After watching the video of Mr. George Floyd being lynched by the hands of a law-enforcement officer and his cohorts, Minneapolis was in an uproar. The next few days following the lynching there were protests which turned into riots, and subsequent looting. I do not condone looting I’ve come to realize it sometimes it is a byproduct of civil unrest protests. Additionally, many believe that there are people who are not even connected to the city coming into the city to provoke an even start rioting and looting in certain areas.

But, I am writing this to bring light to why there is civil unrest. After a few days of pressure from the protest, the officer was eventually arrested. Both the governor and the mayor pledge their support to find justice for Mr. Floyd. However, the people were still not convinced. So, I had to do some research, and what I found really spoke to the reason why the people of Minneapolis were so pessimistic concerning the prospect of justice being served.

· 3 years ago...after a video was shown all over Facebook and other social media platforms, officer Jeronimo Yanez was acquitted of manslaughter charges. Officer Yanez killed Philando Castille during what be claimed was a routine traffic stop….The community and city were in an uproar.
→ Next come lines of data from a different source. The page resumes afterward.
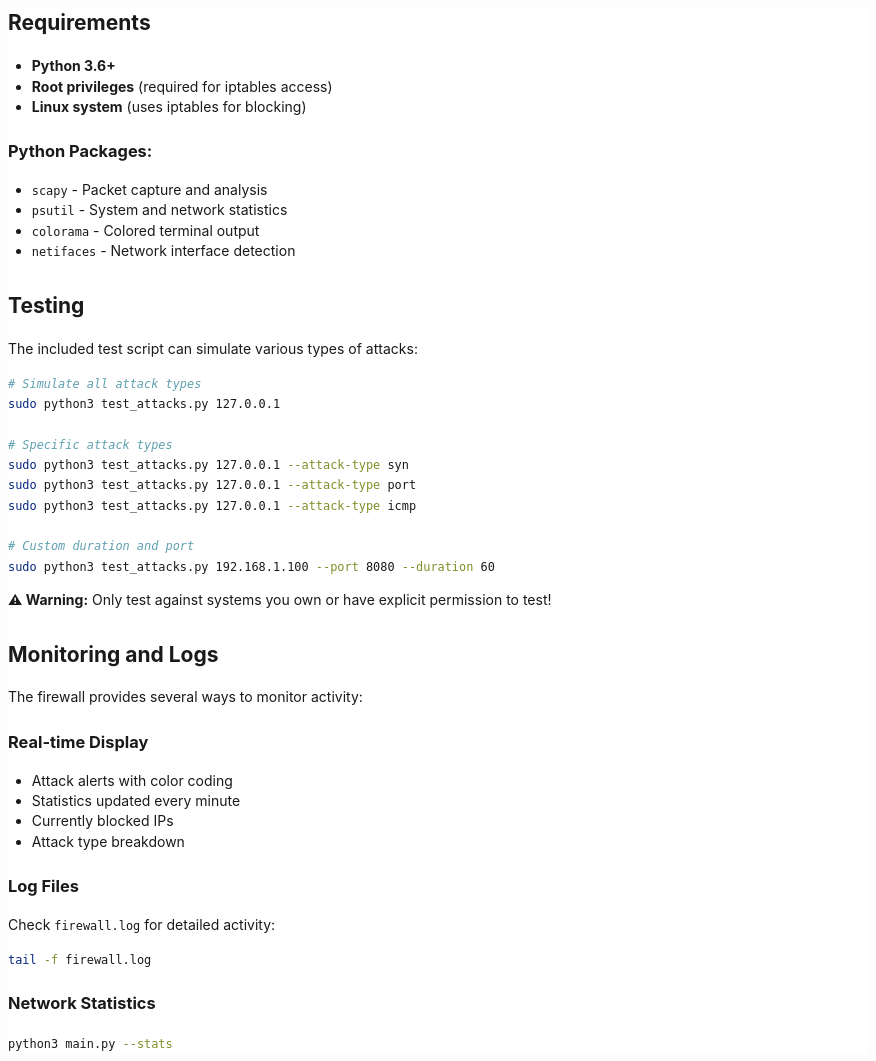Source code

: ## Requirements

- **Python 3.6+**
- **Root privileges** (required for iptables access)
- **Linux system** (uses iptables for blocking)

### Python Packages:
- `scapy` - Packet capture and analysis
- `psutil` - System and network statistics
- `colorama` - Colored terminal output  
- `netifaces` - Network interface detection

## Testing

The included test script can simulate various types of attacks:

```bash
# Simulate all attack types
sudo python3 test_attacks.py 127.0.0.1

# Specific attack types
sudo python3 test_attacks.py 127.0.0.1 --attack-type syn
sudo python3 test_attacks.py 127.0.0.1 --attack-type port
sudo python3 test_attacks.py 127.0.0.1 --attack-type icmp

# Custom duration and port
sudo python3 test_attacks.py 192.168.1.100 --port 8080 --duration 60
```

**⚠️ Warning:** Only test against systems you own or have explicit permission to test!

## Monitoring and Logs

The firewall provides several ways to monitor activity:

### Real-time Display
- Attack alerts with color coding
- Statistics updated every minute
- Currently blocked IPs
- Attack type breakdown

### Log Files
Check `firewall.log` for detailed activity:
```bash
tail -f firewall.log
```

### Network Statistics
```bash
python3 main.py --stats
```
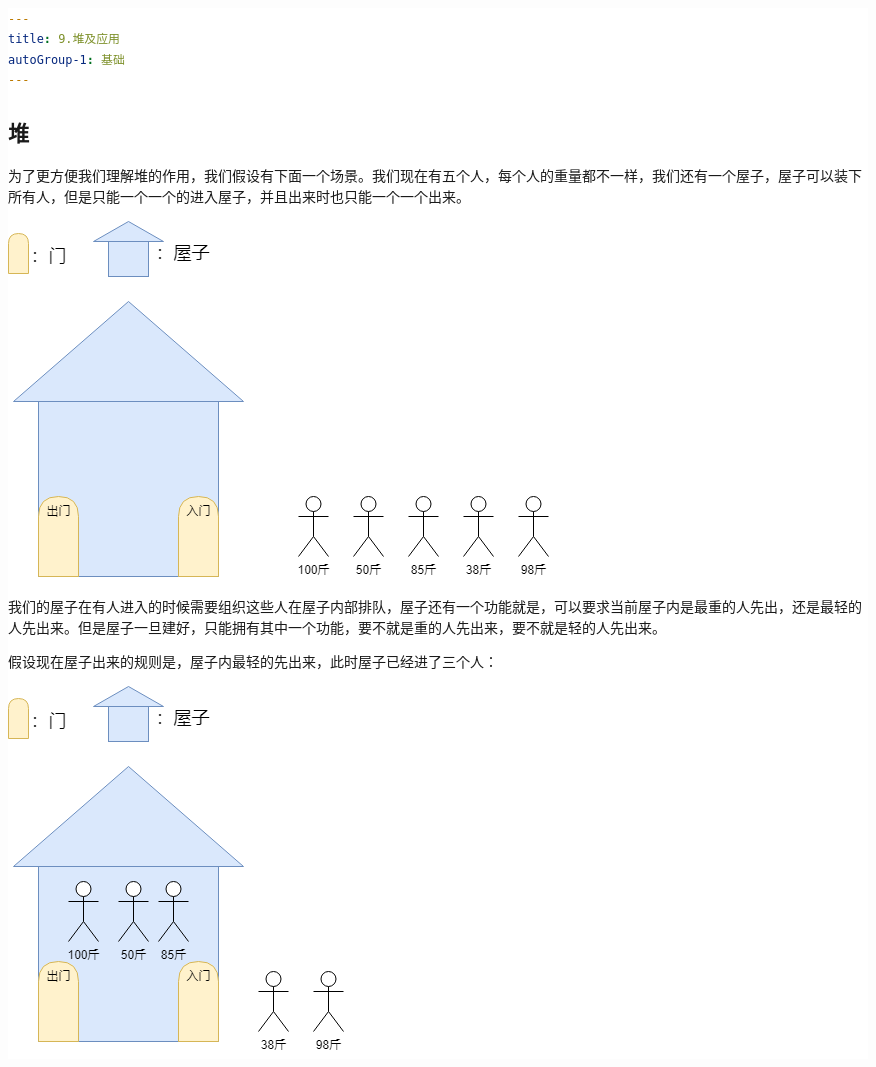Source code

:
```yaml
---
title: 9.堆及应用
autoGroup-1: 基础
---
```


## 堆

为了更方便我们理解堆的作用，我们假设有下面一个场景。我们现在有五个人，每个人的重量都不一样，我们还有一个屋子，屋子可以装下所有人，但是只能一个一个的进入屋子，并且出来时也只能一个一个出来。

![](/base_heap.assets/heap.drawio.png)

我们的屋子在有人进入的时候需要组织这些人在屋子内部排队，屋子还有一个功能就是，可以要求当前屋子内是最重的人先出，还是最轻的人先出来。但是屋子一旦建好，只能拥有其中一个功能，要不就是重的人先出来，要不就是轻的人先出来。

假设现在屋子出来的规则是，屋子内最轻的先出来，此时屋子已经进了三个人：

![](/base_heap.assets/heap_1.drawio.png)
· In 2010 Mr. David Clark, a man who had been clinically diagnosed with bipolar disorder was held down and restrained by Minneapolis police. He eventually died of asphyxiation.

· The Star Tribune reported that, “2002, Christopher Burns was killed when two officers used an authorized chokehold on the 44-year-old.”

· In 2015 Jamar Clark, a 24 year old gunned down by Minneapolis Police responding to a paramedic call.

· Finally, there was Bob Kroll, head of the city's Police Union, and his reference to the Black Lives Matter movement as a "terrorist organization....”

We see the outrage, and the looting. Many of us want to say, “This isn’t the way”, and while I don’t condone violence OR looting, it appears that the people in Minnesota are fed up. They’ve kneeled, they’ve silently protested, and it’s possible that right now they’re saying, “enough is enough”.

In all of this we cannot lose sight of the main goal. I often refer to the conviction as “low hanging fruit”, because although the conviction is warranted… without substantial change in the system, we will be waiting for the next hashtag. Don’t settle for a conviction, fight for an overhaul!

How do we fix it? We have to commit for the long haul, a system that has been broken for centuries can’t be repaired in days, or even weeks. The way to go is to infiltrate the justice system and change it from the inside out. We need to go to jury duty and become a part of juror pools. We need to create scholarship opportunities for our bright minds to attend law school with an agreement to come back and serve as defense attorneys. We need judges. We need to “keep this energy” and demand change. Remember, Not all thugs where bandanas, some wear badges. We need all hands on deck or it will get considerably worse. Lord help us.